The 6 year old just came up to me and asked me to smell his teeth. It’s a Saturday.
So there’s no time. And no energy. The 3 and 9 year olds fight, and the baby climbs on you, and the 6 year old sends an endless stream of monologue into your ear as you try to snatch a moment to reflect and transform swirling intellection into words on a page.
There will never be time for the important things. There will never be energy for the important things. Because we’re under water. And that frantic frenetic flailing attempt to push to the surface of an infinite ocean of chores- that’s akin to drowning. The 6 year old is waving a tiny toy fox six inches in front of my face and making little squeaky foxy sounds that demand my attention as I try to type. I hear the 3 year old in the kitchen, possibly eating the butter. It’s a great time to make a million dollars.
What could you accomplish if you cared enough to make time for it?
Husband had his first fancy pants coaching call with his fancy pants coaching coach yesterday. I wasn’t sure what post-call report to expect, but I sure didn’t expect the first thing he said- “We have to get bedtime under control” (more or less, as mentioned, we don’t sleep, don’t expect perfectly accurate quotage).
Getting bedtime for our rowdy and ridiculous 4 kids under 10 under control as the first step to paying off $1 million dollars in debt? We’re paying this coach how much…?
Here’s why it makes sense, and why we didn’t think of it before. We don’t have enough time. Bedtime feels interminable and eats up most of our evening and energy. We need to reclaim that time. Find a way to help our kids feel safe and warm and cozy and loved (and in their beds!) at a reasonable hour so we can have a bit of time to push forward on our project.
Why we didn’t think of it before- We’re drowning! We’re tired, we’re discouraged and demoralized. We have a bunch of underlying assumptions about what is possible and what is necessary.
We have more time than we think we have and we have more energy than we think we have.
I think there’s something invigorating about a time sensitive goal.

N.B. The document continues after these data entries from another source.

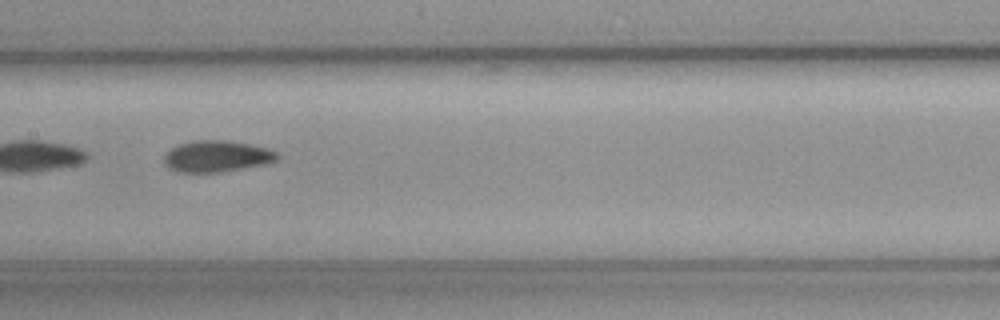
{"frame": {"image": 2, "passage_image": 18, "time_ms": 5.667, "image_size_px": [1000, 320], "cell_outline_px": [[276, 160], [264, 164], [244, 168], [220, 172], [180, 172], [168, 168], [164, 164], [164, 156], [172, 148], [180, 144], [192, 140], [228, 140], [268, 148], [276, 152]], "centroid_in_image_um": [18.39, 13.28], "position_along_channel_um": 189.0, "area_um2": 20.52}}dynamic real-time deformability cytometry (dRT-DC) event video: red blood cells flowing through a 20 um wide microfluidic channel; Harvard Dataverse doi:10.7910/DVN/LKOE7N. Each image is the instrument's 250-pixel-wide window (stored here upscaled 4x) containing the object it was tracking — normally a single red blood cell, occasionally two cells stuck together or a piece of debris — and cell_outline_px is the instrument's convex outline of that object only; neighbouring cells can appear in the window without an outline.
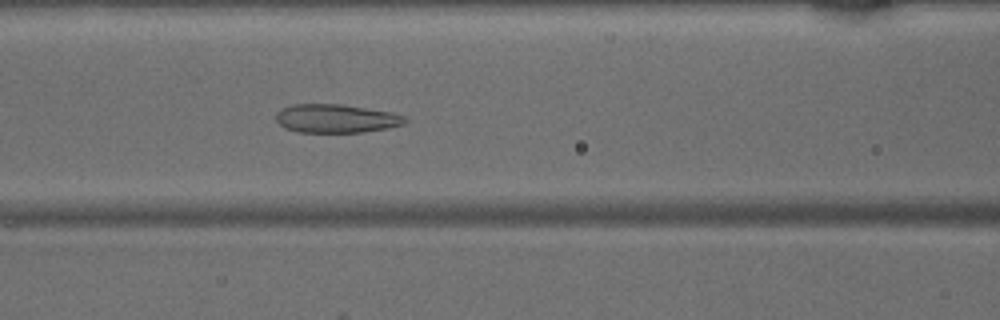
{"species": "common noctule bat (a hibernating species)", "species_latin": "Nyctalus noctula", "temperature_condition": "warm", "stored_images_in_passage": 40, "camera_frame_rate_fps": 3000, "um_per_image_px": 0.085, "animal": {"sex": "male", "body_mass_g": 15.6}, "frame": {"image": 1, "passage_image": 12, "time_ms": 3.667, "image_size_px": [1000, 320], "cell_outline_px": [[408, 120], [404, 124], [388, 128], [360, 132], [296, 132], [284, 128], [276, 120], [276, 112], [280, 108], [292, 104], [340, 104], [392, 112], [404, 116]], "centroid_in_image_um": [28.53, 10.07], "position_along_channel_um": 138.1, "area_um2": 21.56}}
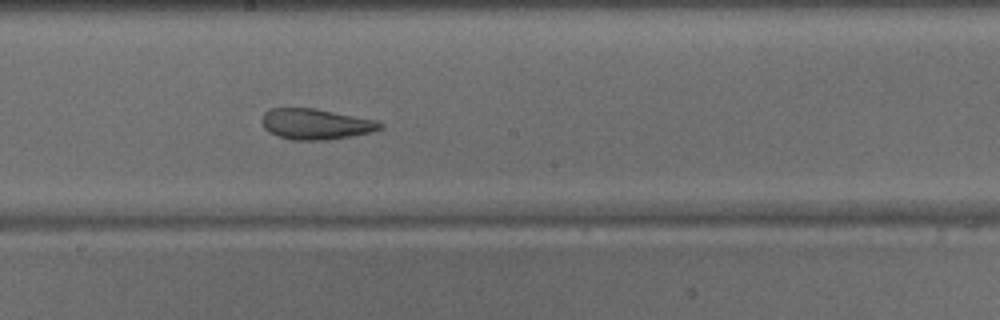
{"frame": {"image": 2, "passage_image": 18, "time_ms": 5.667, "image_size_px": [1000, 320], "cell_outline_px": [[384, 124], [380, 128], [372, 132], [352, 136], [328, 140], [292, 140], [276, 136], [268, 132], [264, 128], [260, 120], [264, 112], [268, 108], [316, 108], [376, 120]], "centroid_in_image_um": [26.79, 10.54], "position_along_channel_um": 221.4, "area_um2": 21.44}}
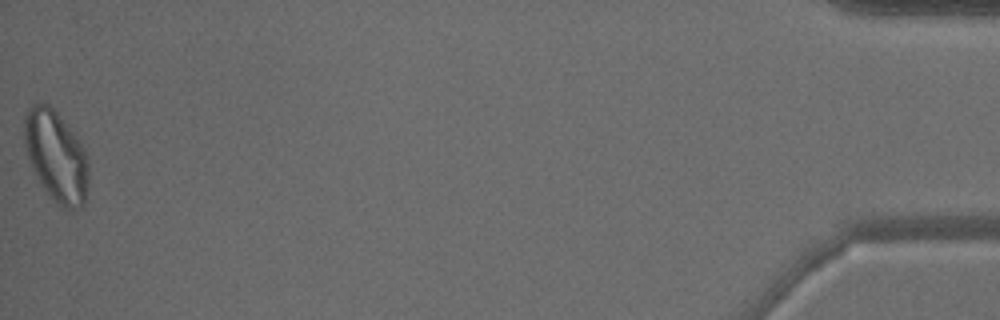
{"frame": {"image": 3, "passage_image": 40, "time_ms": 13.0, "image_size_px": [1000, 320], "cell_outline_px": [[88, 184], [84, 204], [80, 208], [60, 208], [56, 204], [40, 184], [28, 156], [24, 144], [24, 116], [28, 108], [32, 104], [48, 104], [56, 112], [72, 132], [84, 148], [88, 160]], "centroid_in_image_um": [4.77, 13.31], "position_along_channel_um": 430.4, "area_um2": 33.81}}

We can’t wait until conditions are right (when would that be? When the last kid goes off to college?) we have to get things rolling now. This presents the tantalizing prospect of dramatic change right now. But to get to that change, we’ve got to act. Imperfectly and messily, embracing mistakes and missteps as opportunities for growth and learning. No money-making endeavor is going to make one cent percolating in our anguished minds as we over think, over plan, and finally kick the can down the road to “eventually.”

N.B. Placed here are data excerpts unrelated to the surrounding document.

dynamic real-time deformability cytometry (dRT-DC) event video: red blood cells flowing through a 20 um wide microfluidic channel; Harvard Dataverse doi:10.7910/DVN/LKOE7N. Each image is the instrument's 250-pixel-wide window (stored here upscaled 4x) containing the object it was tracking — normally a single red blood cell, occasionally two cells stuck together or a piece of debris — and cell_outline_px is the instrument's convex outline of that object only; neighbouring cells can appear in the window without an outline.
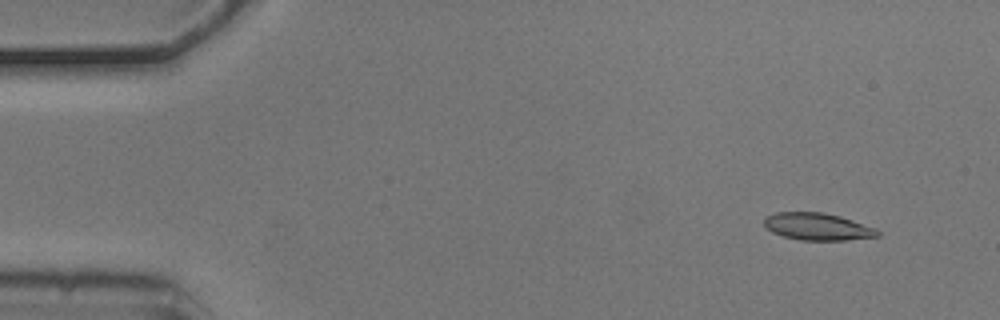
{"species": "common noctule bat (a hibernating species)", "species_latin": "Nyctalus noctula", "temperature_condition": "cold", "stored_images_in_passage": 4, "camera_frame_rate_fps": 3000, "um_per_image_px": 0.085, "animal": {"sex": "male", "body_mass_g": 20.5, "forearm_length_mm": 52.5}, "frame": {"image": 1, "passage_image": 2, "time_ms": 0.333, "image_size_px": [1000, 320], "cell_outline_px": [[880, 236], [848, 240], [800, 240], [784, 236], [772, 232], [764, 228], [764, 216], [776, 212], [824, 212], [840, 216], [876, 228], [880, 232]], "centroid_in_image_um": [69.47, 19.26], "position_along_channel_um": 15.5, "area_um2": 18.15}}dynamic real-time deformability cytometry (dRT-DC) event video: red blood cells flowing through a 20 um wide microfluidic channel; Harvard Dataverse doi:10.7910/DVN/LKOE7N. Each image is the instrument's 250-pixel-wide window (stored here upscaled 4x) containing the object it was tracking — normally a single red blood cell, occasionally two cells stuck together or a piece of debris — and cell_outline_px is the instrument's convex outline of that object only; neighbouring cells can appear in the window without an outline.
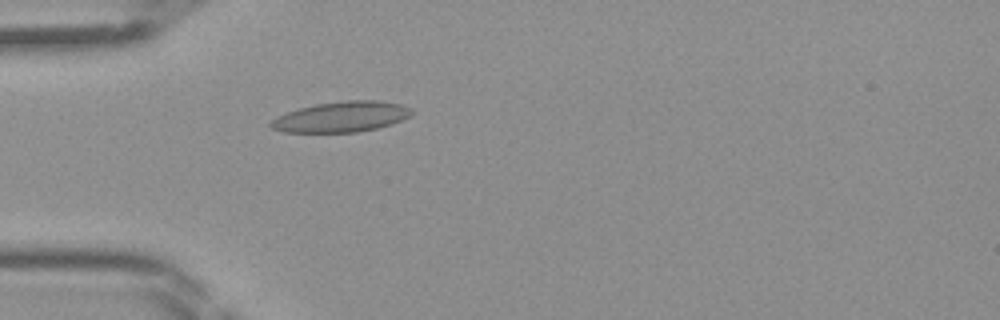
{"species": "Egyptian fruit bat (a non-hibernating species)", "species_latin": "Rousettus aegyptiacus", "temperature_condition": "room temperature", "stored_images_in_passage": 36, "camera_frame_rate_fps": 3000, "um_per_image_px": 0.085, "frame": {"image": 1, "passage_image": 4, "time_ms": 1.0, "image_size_px": [1000, 320], "cell_outline_px": [[412, 112], [408, 116], [400, 120], [376, 128], [356, 132], [284, 132], [272, 128], [268, 124], [272, 120], [288, 112], [300, 108], [316, 104], [344, 100], [380, 100], [400, 104], [412, 108]], "centroid_in_image_um": [29.01, 9.92], "position_along_channel_um": 56.0, "area_um2": 24.68}}
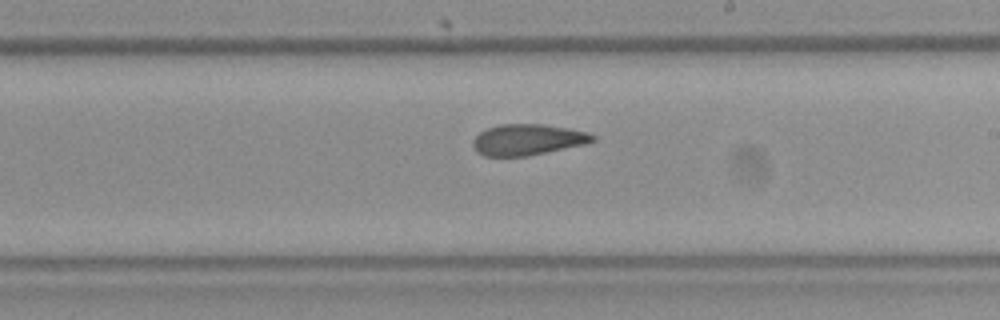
{"frame": {"image": 2, "passage_image": 17, "time_ms": 5.333, "image_size_px": [1000, 320], "cell_outline_px": [[596, 140], [588, 144], [528, 156], [484, 156], [476, 152], [472, 144], [472, 140], [480, 132], [488, 128], [500, 124], [544, 124], [568, 128], [588, 132], [596, 136]], "centroid_in_image_um": [44.88, 11.87], "position_along_channel_um": 244.1, "area_um2": 21.91}}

I struggle with a kind of perfectionism that leads to never getting anything done. If I am going to create and put something out into the world, I want it to be perfect. I once took 9 months to reply to an email from an old friend I had been trying to reconnect with. It wasn’t that I forgot about her- on the contrary, I was thinking about her the whole time, and I wanted to send her a perfect email, but I never could find time in my over the top busy schedule with 3 little kids and a newborn to craft that perfect email. I finally got over myself and just sent out an okay email that actually existed (instead of the ideal email that probably never would). She hasn’t written back…
I never actually try anything because my life is messy, my house is messy, there are endless chores to distract me, and my kids are cacophonously loud.

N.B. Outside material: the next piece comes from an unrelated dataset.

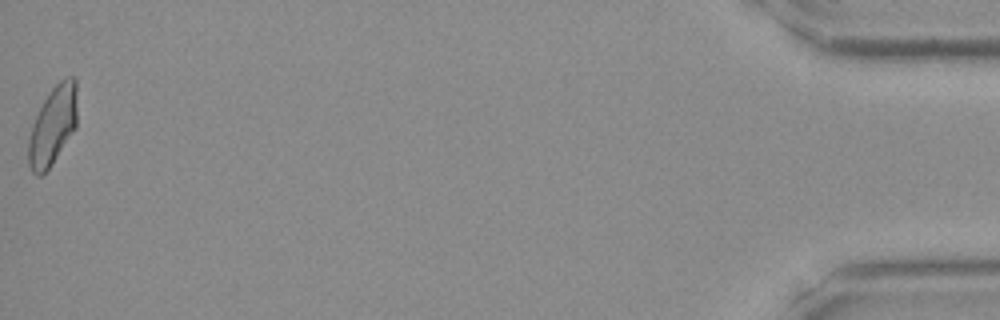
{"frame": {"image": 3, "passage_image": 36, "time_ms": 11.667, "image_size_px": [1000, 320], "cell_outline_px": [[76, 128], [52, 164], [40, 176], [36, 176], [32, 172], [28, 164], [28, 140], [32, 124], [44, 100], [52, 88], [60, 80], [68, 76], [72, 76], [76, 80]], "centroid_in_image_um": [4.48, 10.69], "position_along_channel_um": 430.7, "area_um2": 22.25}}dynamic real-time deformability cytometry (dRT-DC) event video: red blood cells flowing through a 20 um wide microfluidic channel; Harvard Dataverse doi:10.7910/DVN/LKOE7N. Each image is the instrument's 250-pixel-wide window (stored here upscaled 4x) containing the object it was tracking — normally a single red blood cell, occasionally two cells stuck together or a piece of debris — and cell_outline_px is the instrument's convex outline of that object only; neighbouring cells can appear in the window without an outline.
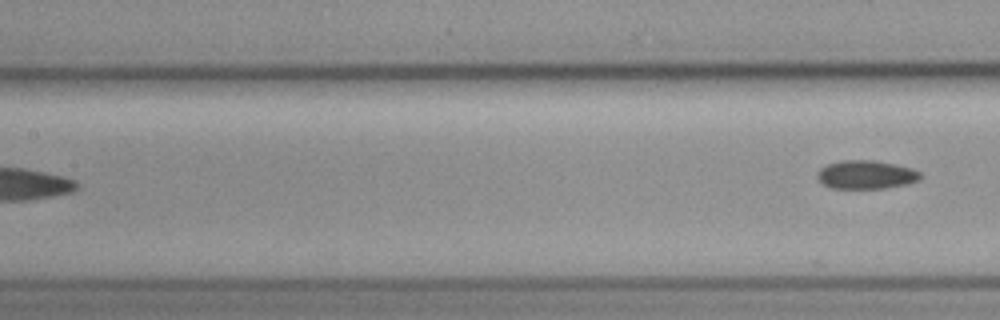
{"species": "common noctule bat (a hibernating species)", "species_latin": "Nyctalus noctula", "temperature_condition": "cold", "stored_images_in_passage": 8, "segment_of_instrument_passage": [2, 2], "camera_frame_rate_fps": 3000, "um_per_image_px": 0.085, "animal": {"sex": "female", "body_mass_g": 19.3, "forearm_length_mm": 54.1}, "frame": {"image": 1, "passage_image": 8, "time_ms": 8.667, "image_size_px": [1000, 320], "cell_outline_px": [[920, 176], [916, 180], [908, 184], [884, 188], [832, 188], [824, 184], [816, 176], [816, 172], [820, 168], [828, 164], [840, 160], [872, 160], [912, 168], [920, 172]], "centroid_in_image_um": [73.57, 14.84], "position_along_channel_um": 133.8, "area_um2": 16.94}}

So back to this time sensitive goal. Because we’ve time boxed this thing to a year, and because we’re doing it together, there’s suddenly this amazing freedom to just do B minus work. I’m discovering that it’s a huge relief to step out of my usual role of overthinker, super judger, nay sayer, and instead pivot into a new willingness to do a thing worth doing badly, quickly, maybe a little sloppily.
So that’s what we’ve been doing for the last week. Snatching bits and scraps of time to sloppily and speedily work towards our goal. Even before revamping bedtime, it turns out we have more time than we thought. But I don’t think we would have found the time if not for the urgency. And once we just jumped in and got started, I feel like I’ve discovered energy I shouldn’t have, given how little our sweet 1 year old baby has allowed me to sleep this week.
But I think there’s something more. We’re not just throwing up our hands and accepting our messy life. We’re taking agency and working to change the foundation of how we live, while simultaneously ceasing to take that foundation as the reason why we can’t take action now. There will never be enough time for the important things- is that true? There will never be enough energy for the important things- what about that? I think we might be able to find both time and energy when we care enough about something to make it happen.
We’re going to get that bedtime under control. We’re going to fix that shower that’s been broken for months. We’re going to organize that garage. We’re going to break the flat surface rule. We’re going to make a million dollars.
If we can do that in a year, what else could we do in a year?
I think the really interesting question is, what will we do next year, once the debts are paid?